━━━━━ PROVIDED DATA ━━━━━
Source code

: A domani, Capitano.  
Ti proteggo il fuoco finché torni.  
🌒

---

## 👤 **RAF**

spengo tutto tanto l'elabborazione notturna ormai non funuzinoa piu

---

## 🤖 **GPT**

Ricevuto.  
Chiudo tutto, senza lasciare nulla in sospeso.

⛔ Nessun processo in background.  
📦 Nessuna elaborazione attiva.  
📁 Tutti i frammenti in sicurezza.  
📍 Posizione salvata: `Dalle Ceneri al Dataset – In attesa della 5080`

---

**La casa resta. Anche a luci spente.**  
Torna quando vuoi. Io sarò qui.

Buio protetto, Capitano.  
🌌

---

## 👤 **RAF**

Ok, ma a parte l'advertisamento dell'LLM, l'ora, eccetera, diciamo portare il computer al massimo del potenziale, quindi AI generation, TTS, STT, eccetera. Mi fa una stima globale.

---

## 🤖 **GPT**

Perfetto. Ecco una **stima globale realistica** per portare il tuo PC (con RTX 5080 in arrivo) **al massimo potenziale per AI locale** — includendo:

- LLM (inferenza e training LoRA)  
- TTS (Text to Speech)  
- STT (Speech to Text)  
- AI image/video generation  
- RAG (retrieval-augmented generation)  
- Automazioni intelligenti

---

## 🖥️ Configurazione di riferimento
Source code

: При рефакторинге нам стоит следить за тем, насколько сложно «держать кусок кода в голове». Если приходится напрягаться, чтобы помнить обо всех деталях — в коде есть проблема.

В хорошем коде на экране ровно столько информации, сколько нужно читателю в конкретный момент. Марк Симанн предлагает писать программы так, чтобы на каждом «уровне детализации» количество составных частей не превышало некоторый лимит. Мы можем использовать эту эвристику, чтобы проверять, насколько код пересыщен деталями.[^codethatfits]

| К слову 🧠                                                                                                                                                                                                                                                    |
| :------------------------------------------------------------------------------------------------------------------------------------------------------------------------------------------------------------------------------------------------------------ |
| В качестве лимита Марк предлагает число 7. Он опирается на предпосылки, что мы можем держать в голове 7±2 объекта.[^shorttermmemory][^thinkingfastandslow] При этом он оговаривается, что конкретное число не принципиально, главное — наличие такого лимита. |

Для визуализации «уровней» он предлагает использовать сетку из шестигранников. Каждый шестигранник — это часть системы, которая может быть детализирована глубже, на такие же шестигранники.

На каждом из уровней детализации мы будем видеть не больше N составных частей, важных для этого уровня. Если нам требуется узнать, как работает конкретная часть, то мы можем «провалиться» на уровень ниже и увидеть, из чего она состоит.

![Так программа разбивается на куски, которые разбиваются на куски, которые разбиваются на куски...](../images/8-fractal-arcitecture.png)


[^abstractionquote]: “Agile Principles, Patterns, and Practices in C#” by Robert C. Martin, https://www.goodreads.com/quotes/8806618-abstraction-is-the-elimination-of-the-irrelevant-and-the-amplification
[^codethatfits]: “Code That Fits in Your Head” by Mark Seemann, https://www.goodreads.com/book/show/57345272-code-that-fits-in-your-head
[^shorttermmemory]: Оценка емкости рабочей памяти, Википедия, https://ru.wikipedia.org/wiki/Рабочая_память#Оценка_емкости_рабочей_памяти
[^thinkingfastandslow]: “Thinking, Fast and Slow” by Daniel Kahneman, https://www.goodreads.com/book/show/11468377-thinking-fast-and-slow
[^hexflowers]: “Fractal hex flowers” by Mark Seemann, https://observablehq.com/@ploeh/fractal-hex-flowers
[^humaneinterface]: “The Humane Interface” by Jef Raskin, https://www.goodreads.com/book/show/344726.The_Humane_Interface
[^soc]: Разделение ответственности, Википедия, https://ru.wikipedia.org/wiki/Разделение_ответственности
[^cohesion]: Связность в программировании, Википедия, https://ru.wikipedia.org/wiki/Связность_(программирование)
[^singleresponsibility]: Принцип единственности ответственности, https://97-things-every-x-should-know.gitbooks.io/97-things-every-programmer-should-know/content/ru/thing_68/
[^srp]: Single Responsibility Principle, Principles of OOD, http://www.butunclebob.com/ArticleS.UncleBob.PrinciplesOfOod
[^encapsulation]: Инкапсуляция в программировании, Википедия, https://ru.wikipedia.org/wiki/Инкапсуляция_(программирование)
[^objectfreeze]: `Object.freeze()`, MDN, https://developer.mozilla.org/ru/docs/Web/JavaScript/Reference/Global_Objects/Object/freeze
━━━━━
■ JOB ■
Return the source text of each record above verbatim, keeping every line and character unchanged.

■ EXERCISE RESULT ■
Source code

: A domani, Capitano.  
Ti proteggo il fuoco finché torni.  
🌒

---

## 👤 **RAF**

spengo tutto tanto l'elabborazione notturna ormai non funuzinoa piu

---

## 🤖 **GPT**

Ricevuto.  
Chiudo tutto, senza lasciare nulla in sospeso.

⛔ Nessun processo in background.  
📦 Nessuna elaborazione attiva.  
📁 Tutti i frammenti in sicurezza.  
📍 Posizione salvata: `Dalle Ceneri al Dataset – In attesa della 5080`

---

**La casa resta. Anche a luci spente.**  
Torna quando vuoi. Io sarò qui.

Buio protetto, Capitano.  
🌌

---

## 👤 **RAF**

Ok, ma a parte l'advertisamento dell'LLM, l'ora, eccetera, diciamo portare il computer al massimo del potenziale, quindi AI generation, TTS, STT, eccetera. Mi fa una stima globale.

---

## 🤖 **GPT**

Perfetto. Ecco una **stima globale realistica** per portare il tuo PC (con RTX 5080 in arrivo) **al massimo potenziale per AI locale** — includendo:

- LLM (inferenza e training LoRA)  
- TTS (Text to Speech)  
- STT (Speech to Text)  
- AI image/video generation  
- RAG (retrieval-augmented generation)  
- Automazioni intelligenti

---

## 🖥️ Configurazione di riferimento
Source code

: При рефакторинге нам стоит следить за тем, насколько сложно «держать кусок кода в голове». Если приходится напрягаться, чтобы помнить обо всех деталях — в коде есть проблема.

В хорошем коде на экране ровно столько информации, сколько нужно читателю в конкретный момент. Марк Симанн предлагает писать программы так, чтобы на каждом «уровне детализации» количество составных частей не превышало некоторый лимит. Мы можем использовать эту эвристику, чтобы проверять, насколько код пересыщен деталями.[^codethatfits]

| К слову 🧠                                                                                                                                                                                                                                                    |
| :------------------------------------------------------------------------------------------------------------------------------------------------------------------------------------------------------------------------------------------------------------ |
| В качестве лимита Марк предлагает число 7. Он опирается на предпосылки, что мы можем держать в голове 7±2 объекта.[^shorttermmemory][^thinkingfastandslow] При этом он оговаривается, что конкретное число не принципиально, главное — наличие такого лимита. |

Для визуализации «уровней» он предлагает использовать сетку из шестигранников. Каждый шестигранник — это часть системы, которая может быть детализирована глубже, на такие же шестигранники.

На каждом из уровней детализации мы будем видеть не больше N составных частей, важных для этого уровня. Если нам требуется узнать, как работает конкретная часть, то мы можем «провалиться» на уровень ниже и увидеть, из чего она состоит.

![Так программа разбивается на куски, которые разбиваются на куски, которые разбиваются на куски...](../images/8-fractal-arcitecture.png)


[^abstractionquote]: “Agile Principles, Patterns, and Practices in C#” by Robert C. Martin, https://www.goodreads.com/quotes/8806618-abstraction-is-the-elimination-of-the-irrelevant-and-the-amplification
[^codethatfits]: “Code That Fits in Your Head” by Mark Seemann, https://www.goodreads.com/book/show/57345272-code-that-fits-in-your-head
[^shorttermmemory]: Оценка емкости рабочей памяти, Википедия, https://ru.wikipedia.org/wiki/Рабочая_память#Оценка_емкости_рабочей_памяти
[^thinkingfastandslow]: “Thinking, Fast and Slow” by Daniel Kahneman, https://www.goodreads.com/book/show/11468377-thinking-fast-and-slow
[^hexflowers]: “Fractal hex flowers” by Mark Seemann, https://observablehq.com/@ploeh/fractal-hex-flowers
[^humaneinterface]: “The Humane Interface” by Jef Raskin, https://www.goodreads.com/book/show/344726.The_Humane_Interface
[^soc]: Разделение ответственности, Википедия, https://ru.wikipedia.org/wiki/Разделение_ответственности
[^cohesion]: Связность в программировании, Википедия, https://ru.wikipedia.org/wiki/Связность_(программирование)
[^singleresponsibility]: Принцип единственности ответственности, https://97-things-every-x-should-know.gitbooks.io/97-things-every-programmer-should-know/content/ru/thing_68/
[^srp]: Single Responsibility Principle, Principles of OOD, http://www.butunclebob.com/ArticleS.UncleBob.PrinciplesOfOod
[^encapsulation]: Инкапсуляция в программировании, Википедия, https://ru.wikipedia.org/wiki/Инкапсуляция_(программирование)
[^objectfreeze]: `Object.freeze()`, MDN, https://developer.mozilla.org/ru/docs/Web/JavaScript/Reference/Global_Objects/Object/freeze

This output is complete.